Dudando todavía, me giro hacia las registradoras. Allí están esos horribles segregadores que lanzan chillidos cuando un pobre diablo, tan pobre como para no pagar el ultraje que es Transmilenio, intenta, con el gesto humilde de colarse, engañar al sistema y devolvernos, en esa pequeña conquista, un poquito del orgullo que nos han robado. Están saturadas, girando constantemente entre cuerpos tambaleantes y hambrientos. Las serpientes parecen devoradas por las máquinas que, inertes, humillan a su creador con cada “bep” “bep”.
Entre el hervir de la muchedumbre, surge un grito estremecedor. Una usuaria, tan insulsa y genérica como todas, ha caído al suelo, en medio de las filas, y comienza a ser aplastada por sus iguales.
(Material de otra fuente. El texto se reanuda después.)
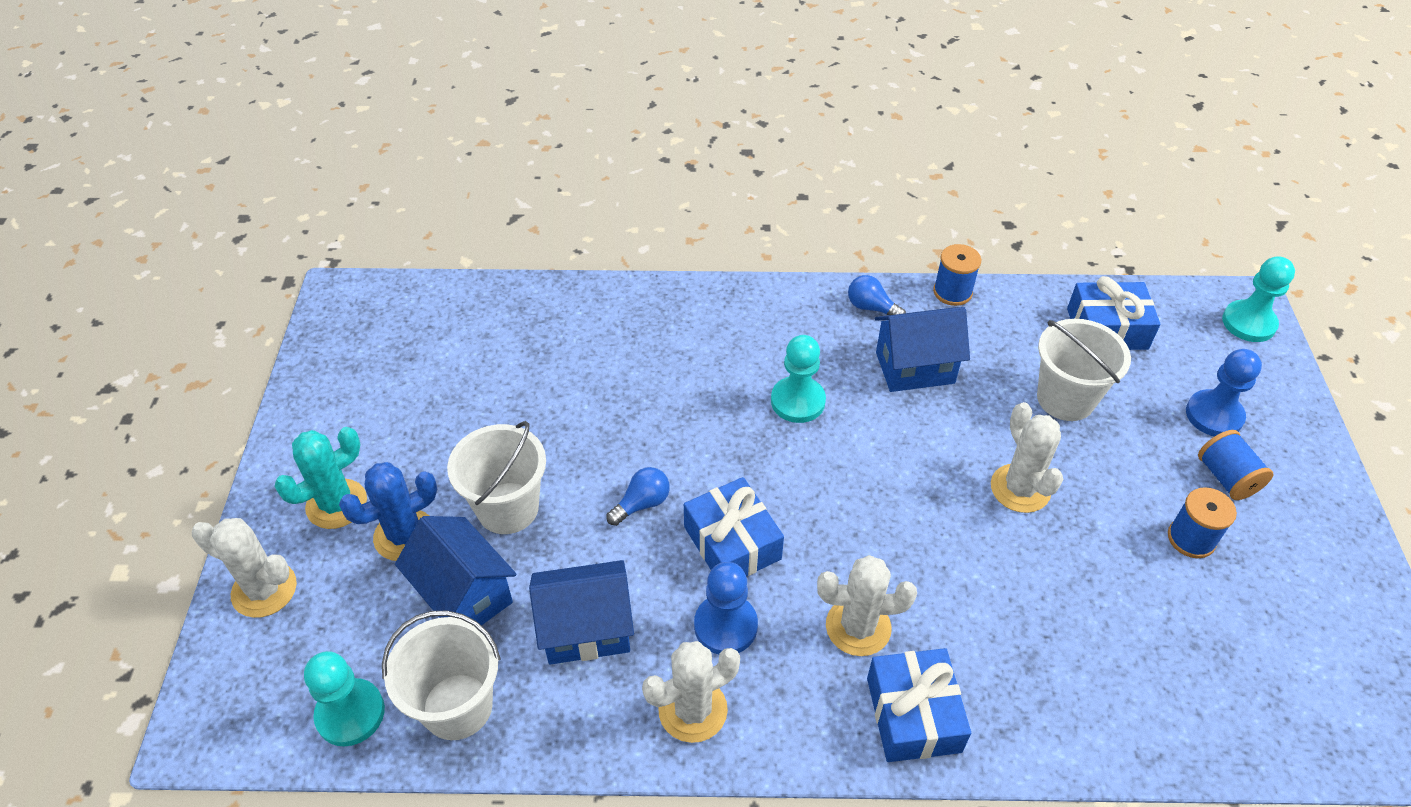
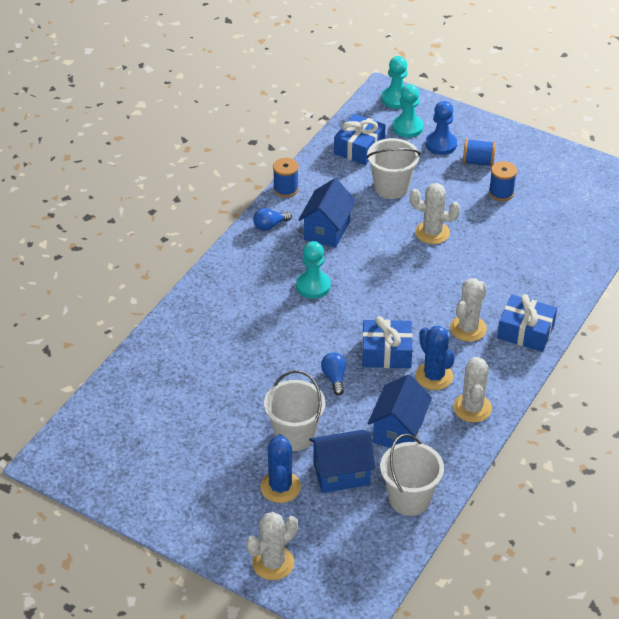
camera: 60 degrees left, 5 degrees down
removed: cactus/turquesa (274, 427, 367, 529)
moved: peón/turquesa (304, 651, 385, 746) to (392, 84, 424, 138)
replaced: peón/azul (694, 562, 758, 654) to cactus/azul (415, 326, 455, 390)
Por encima le pasan respetables señores y jóvenes emprendedores, puntuales asalariados y eficientes funcionarios. Todos la pisotean, le patean el rostro. Sus brazos y piernas magullados se arrastran entre las filas. Sus labios reventados por la esquina de un maletín, por la punta de un tacón. El forcejeo aumenta su intensidad y cada vez se le hace más difícil salir ¡Ah No! ¡No intenta salir! El cuerpo maltratado y sangrante se arrastra hacia el torniquete, hacia adentro del portal. Veo en la mano morada de la mujer, la tarjeta roja, “cliente frecuente”, como si fuese un orgullo. Saldría a ayudarla, pero tendría que hacer la fila de nuevo.
"sin bozal no puede ingresar al sistema"
Por el suelo, continúa la mujer, dejando un rastro de sangre, y de entre las patadas y empujones, un pitbull, sin bozal, le lame las heridas a la infame. Ella no lo mira, su mano ensangrentada continúa estirándose, firme, hacia la registradora, tarjeta en mano, mientras la multitud se la traga entera.
Un golpe de nudillos en el cristal me saca de la escena. La mujer muerta pareciera mirarme interrogante y acusadora a la vez.
- Un pasaje -le digo mientras deslizo el dinero y la tarjeta.
- Faltan $200 -responde luego de contar los $1.800
Saco dos monedas de $100 y las entrego sin chistar. Después de todo, ya voy tarde para el trabajo.
A lo lejos se escucha la voz de un policía, sin bozal no puede ingresar al sistema y sonrío.